Dicari, Pers yang Adaptif dan Berkualitas

Press and me, love and hate relationship :)
Tanggal 9 Februari lalu adalah Hari Pers Nasional.
Saya sendiri berawal sebagai jurnalis. Itu profesi pertama, fyi :)

Kenapa love and hate relationship?

Saya seorang praktisi Public Relations, yang berawal dari seorang jurnalis juga. Tahu, kan, bagaimana hubungan kedua profesi itu? Ya, saling membutuhkan. Tetapi kadang bisa jadi boomerang saat berada di posisi sebagai social media personality.


Nah, awal 2015 nama saya sempat jadi bulan-bulanan berita ngawur akibat pers, media online & cetak, yang terlalu malas konfirmasi berita kepada saya atau malas belajar pahami cara kerja social media, soal apa itu istilah repath, retweet, quoted tweet (tentang kasus restaurant, if you know what I mean).
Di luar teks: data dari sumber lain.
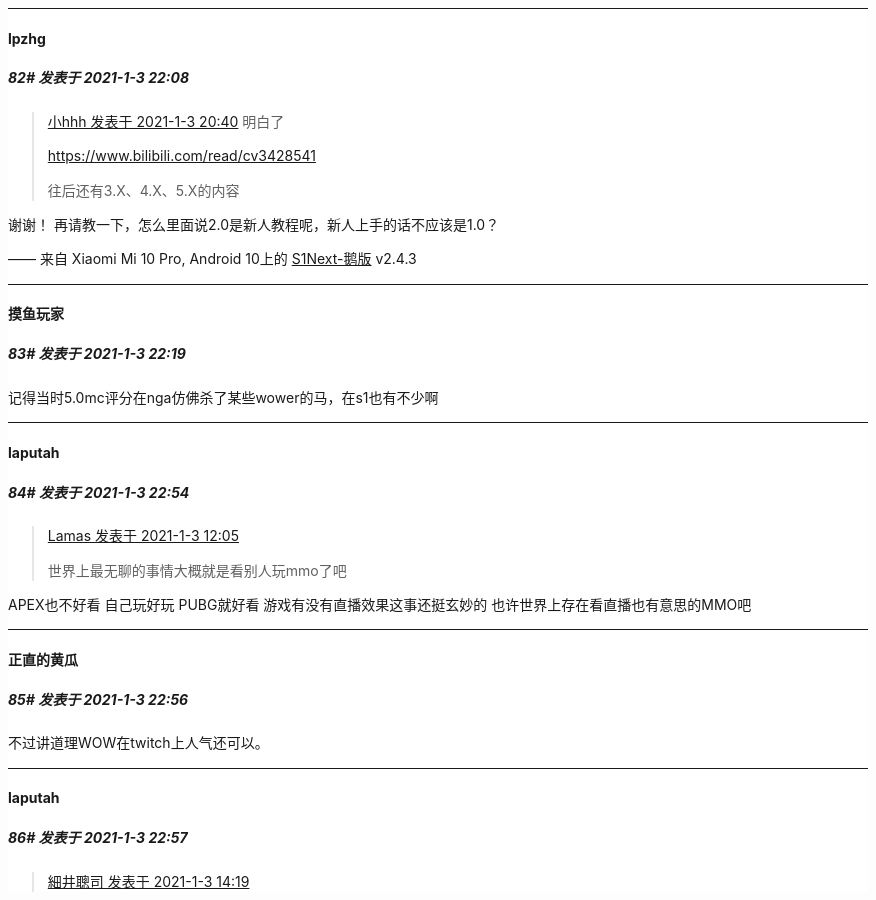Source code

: -----

####  lpzhg  
##### 82#       发表于 2021-1-3 22:08


<blockquote><a href="httphttps://bbs.saraba1st.com/2b/forum.php?mod=redirect&amp;goto=findpost&amp;pid=49928438&amp;ptid=1980949" target="_blank">小hhh 发表于 2021-1-3 20:40</a>
明白了

https://www.bilibili.com/read/cv3428541

往后还有3.X、4.X、5.X的内容</blockquote>
谢谢！
再请教一下，怎么里面说2.0是新人教程呢，新人上手的话不应该是1.0？

—— 来自 Xiaomi Mi 10 Pro, Android 10上的 [S1Next-鹅版](https://github.com/ykrank/S1-Next/releases) v2.4.3


-----

####  摸鱼玩家  
##### 83#       发表于 2021-1-3 22:19


记得当时5.0mc评分在nga仿佛杀了某些wower的马，在s1也有不少啊


-----

####  laputah  
##### 84#       发表于 2021-1-3 22:54


<blockquote><a href="httphttps://bbs.saraba1st.com/2b/forum.php?mod=redirect&amp;goto=findpost&amp;pid=49924693&amp;ptid=1980949" target="_blank">Lamas 发表于 2021-1-3 12:05</a>

世界上最无聊的事情大概就是看别人玩mmo了吧</blockquote>
APEX也不好看 自己玩好玩 PUBG就好看 游戏有没有直播效果这事还挺玄妙的 也许世界上存在看直播也有意思的MMO吧 


-----

####  正直的黄瓜  
##### 85#       发表于 2021-1-3 22:56


不过讲道理WOW在twitch上人气还可以。


-----

####  laputah  
##### 86#       发表于 2021-1-3 22:57


<blockquote><a href="httphttps://bbs.saraba1st.com/2b/forum.php?mod=redirect&amp;goto=findpost&amp;pid=49925706&amp;ptid=1980949" target="_blank">細井聰司 发表于 2021-1-3 14:19</a>
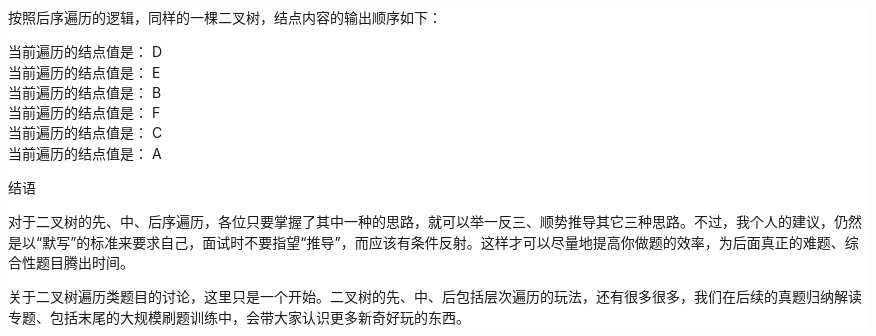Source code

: 按照后序遍历的逻辑，同样的一棵二叉树，结点内容的输出顺序如下：

当前遍历的结点值是： D  
当前遍历的结点值是： E  
当前遍历的结点值是： B  
当前遍历的结点值是： F  
当前遍历的结点值是： C  
当前遍历的结点值是： A  

结语

对于二叉树的先、中、后序遍历，各位只要掌握了其中一种的思路，就可以举一反三、顺势推导其它三种思路。不过，我个人的建议，仍然是以“默写”的标准来要求自己，面试时不要指望“推导”，而应该有条件反射。这样才可以尽量地提高你做题的效率，为后面真正的难题、综合性题目腾出时间。

关于二叉树遍历类题目的讨论，这里只是一个开始。二叉树的先、中、后包括层次遍历的玩法，还有很多很多，我们在后续的真题归纳解读专题、包括末尾的大规模刷题训练中，会带大家认识更多新奇好玩的东西。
Saya pernah jadi jurnalis. Bukankah tugas dasar jurnalis itu bertanya untuk menemukan fakta, ya? Bukan sekedar memuat berita yang trendi berdasarkan persepsi semata :(

Saat itu media online-nya sudah parah, memuat tanpa konfirmasi, dan kurang paham socmed, eh media cetaknya, yang memuat sebulan setelah kasus selesai, tanpa update dan konfirmasi pula. Jadilah…sudah terlambat,tidak update, tanpa konfirmasi pula..jadilah…berita salah kaprah!
Bagi media-media itu mungkin sekedar khilaf, bagi saya, itu tercetak seumur hidup dan tak bisa dihapus. Kalau digoogling, berita soal novel saya, atau hasil karya lainnya, tertutup berita sampah :(

Jadi tahu betapa parahnya beberapa (banyak) media di Indonesia. Kurang kredibel. Bukan mencari fakta, hanya mengumpulkan gossip untuk mencari sensasi.

Alhamdulillah yah..sesuatu..kalo kata Syahrini :), pertengahan 2015 – awal 2016 sudah jadi tahun yang menyenangkan banget, banyak media coverage (TV, online, cetak), dari wawancara sebagai blogger, social media personality, sampai (((fotografer))) :)

 Akhirnyaaaa…diakui sebagai fotografer. Hahaha

Ya, Tuhan nggak akan kasih cobaan yang melebihi kemampuan kita, lah ya. Kalau sabar, semua berbalik makin bagus, berlipat ganda :)

So, selamat Hari Pers Nasional :)
Buat pelaku media, khususnya yang senior, nggak perlu bilang blogger itu instan, tidak profesional, atau apalah. Nggak usah takut kalah pamor. Kredibilitas dan profesionalisme media atau blogger balik lagi ke oknum masing-masing. Baiknya saling membantu, bukan bersaing tak sehat.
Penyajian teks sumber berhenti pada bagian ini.